Question 1

Consider the mtcars data set. Fit a model with mpg as the outcome that includes number of cylinders as a factor variable and weight as confounder. Give the adjusted estimate for the expected change in mpg comparing 8 cylinders to 4.

cyl <- as.factor(mtcars$cyl)
fit <- lm(mtcars$mpg~cyl + mtcars$wt)
summary(fit)$coeff[3, 1]
## [1] -6.07086

Question 2

Consider the mtcars data set. Fit a model with mpg as the outcome that includes number of cylinders as a factor variable and weight as a possible confounding variable. Compare the effect of 8 versus 4 cylinders on mpg for the adjusted and unadjusted by weight models. Here, adjusted means including the weight variable as a term in the regression model and unadjusted means the model without weight included. What can be said about the effect comparing 8 and 4 cylinders after looking at models with and without weight included?.

fit2 <- lm(mtcars$mpg~cyl)
print(paste0('effect of 8 versus 4 cylinders on mpg weight regarded = ', summary(fit)$coeff[3, 1]))
## [1] "effect of 8 versus 4 cylinders on mpg weight regarded = -6.07085968049088"
print(paste0('effect of 8 versus 4 cylinders on mpg weight disregarded  = ', summary(fit2)$coeff[3, 1]))
## [1] "effect of 8 versus 4 cylinders on mpg weight disregarded  = -11.5636363636364"

Answer:
Holding weight constant, cylinder appears to have less of an impact on mpg than if weight is disregarded.

Question 3

Consider the mtcars data set.
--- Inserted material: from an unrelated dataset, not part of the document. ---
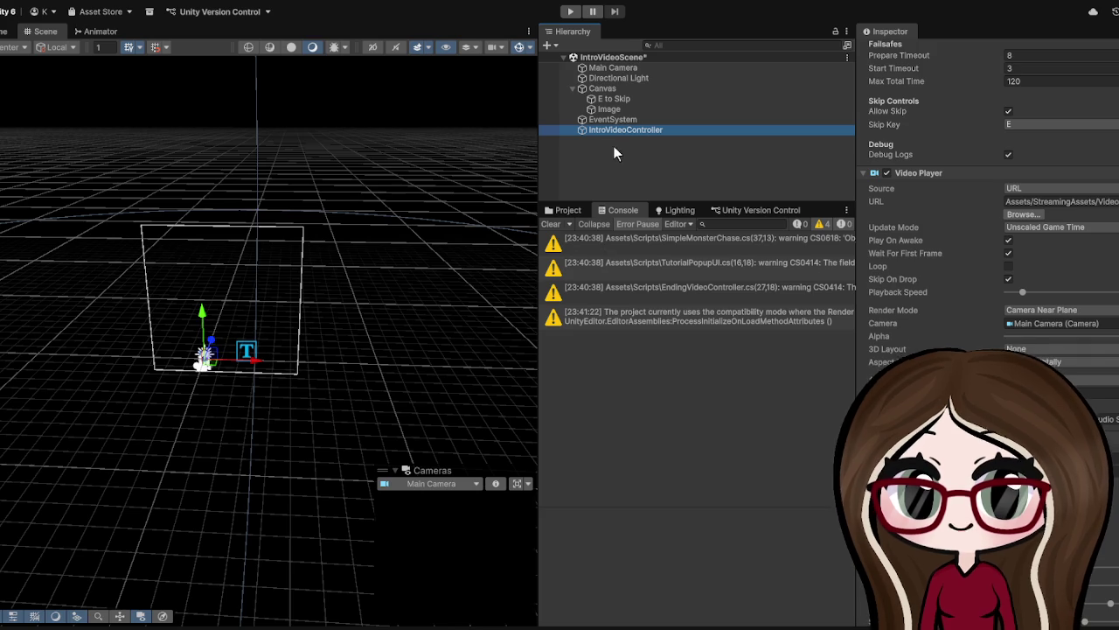
{"action": "scroll", "coordinate": [1093, 350], "scroll_direction": "down", "scroll_amount": 5}
{"action": "scroll", "coordinate": [1097, 354], "scroll_direction": "up", "scroll_amount": 7}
Fit a model with mpg as the outcome that considers number of cylinders as a factor variable and weight as confounder. Now fit a second model with mpg as the outcome model that considers the interaction between number of cylinders (as a factor variable) and weight. Give the P-value for the likelihood ratio test comparing the two models and suggest a model using 0.05 as a type I error rate significance benchmark.

fit1 <- lm(mtcars$mpg~cyl + mtcars$wt)
fit2 <- lm(mtcars$mpg~cyl + mtcars$wt + cyl *  mtcars$wt)
a <- anova(fit1, fit2)
print(paste0('P - value = ', a[2, 6]))
## [1] "P - value = 0.12385702605218"

Answer:
The P-value is larger than 0.05. So, according to our criterion, we would fail to reject, which suggests that the interaction terms may not be necessary.

Question 4

Consider the mtcars data set. Fit a model with mpg as the outcome that includes number of cylinders as a factor variable and weight inlcuded in the model as

lm(mpg ~ I(wt * 0.5) + factor(cyl), data = mtcars)
## 
## Call:
## lm(formula = mpg ~ I(wt * 0.5) + factor(cyl), data = mtcars)
## 
## Coefficients:
##  (Intercept)   I(wt * 0.5)  factor(cyl)6  factor(cyl)8  
##       33.991        -6.411        -4.256        -6.071

How is the wt coefficient interpretted?

fit<-lm(mpg ~ I(wt * 0.5) + factor(cyl), data = mtcars)
summary(fit)$coefficients
##               Estimate Std. Error   t value     Pr(>|t|)
## (Intercept)  33.990794   1.887793 18.005569 6.257246e-17
## I(wt * 0.5)  -6.411227   1.507791 -4.252065 2.130435e-04
## factor(cyl)6 -4.255582   1.386073 -3.070244 4.717834e-03
## factor(cyl)8 -6.070860   1.652288 -3.674214 9.991893e-04

Asnwer: As 2000 lbs is one short ton, the correct answer is:
The estimated expected change in MPG per one ton increase in weight for a specific number of cylinders (4, 6, 8)

Question 5

Consider the following data set

x <- c(0.586, 0.166, -0.042, -0.614, 11.72)
y <- c(0.549, -0.026, -0.127, -0.751, 1.344)

Give the hat diagonal for the most influential point

fit <- lm(y~x)
max(hatvalues(fit))
## [1] 0.9945734

Question 6

Consider the following data set

x <- c(0.586, 0.166, -0.042, -0.614, 11.72)
y <- c(0.549, -0.026, -0.127, -0.751, 1.344)

Give the slope dfbeta for the point with the highest hat value.

fit6 <- lm(y~x)
hv <- hatvalues(fit6)
wm <- which.max(hv)
dfbetas(fit6)[wm, 2]
## [1] -133.8226

Question 7

Consider a regression relationship between Y and X with and without adjustment for a third variable Z. Which of the following is true about comparing the regression coefficient between Y and X with and without adjustment for Z.

Answer:
It is possible for the coefficient to reverse sign after adjustment. For example, it can be strongly significant and positive before adjustment and strongly significant and negative after adjustment.
Explanation:
This is an example of Simpsons paradox and the importance of model selection.